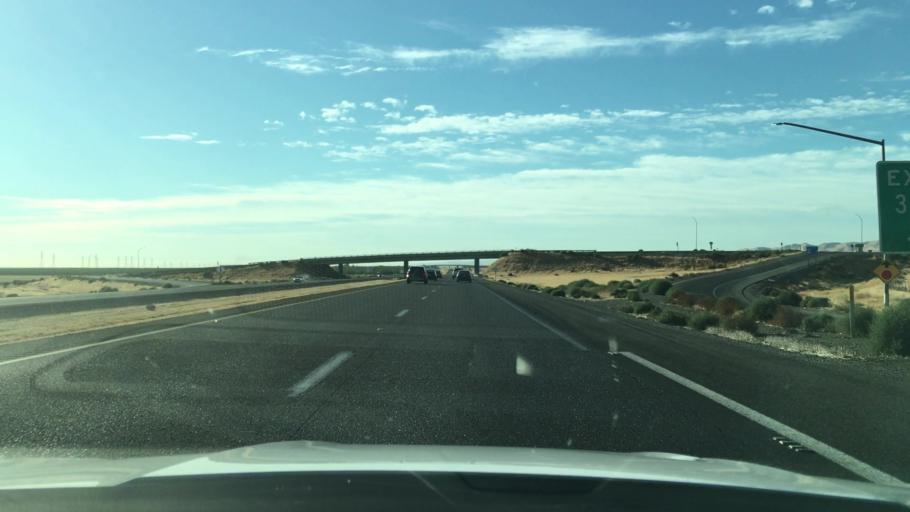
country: US
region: California
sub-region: Merced County
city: South Dos Palos
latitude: 36.8529
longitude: -120.7764
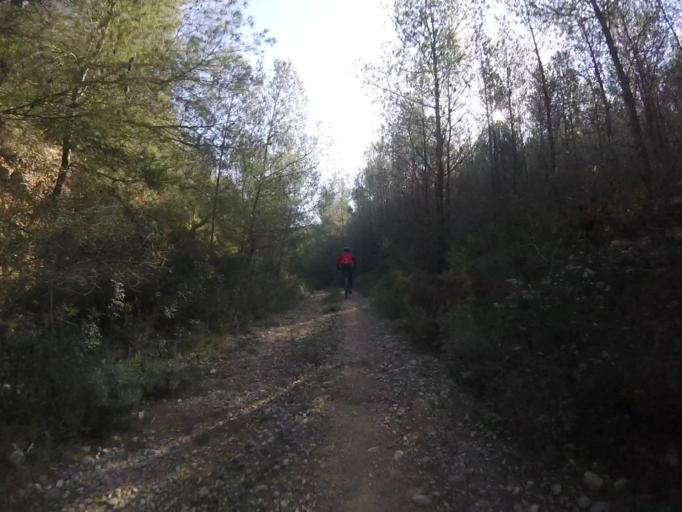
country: ES
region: Valencia
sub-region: Provincia de Castello
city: Santa Magdalena de Pulpis
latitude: 40.3083
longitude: 0.3343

Exercise requirements. Copy out everything in the data from the line containing "country: ES" down to the end of the data, reproducing each line exactly and including both ends.

Written reply.
country: ES
region: Valencia
sub-region: Provincia de Castello
city: Santa Magdalena de Pulpis
latitude: 40.3083
longitude: 0.3343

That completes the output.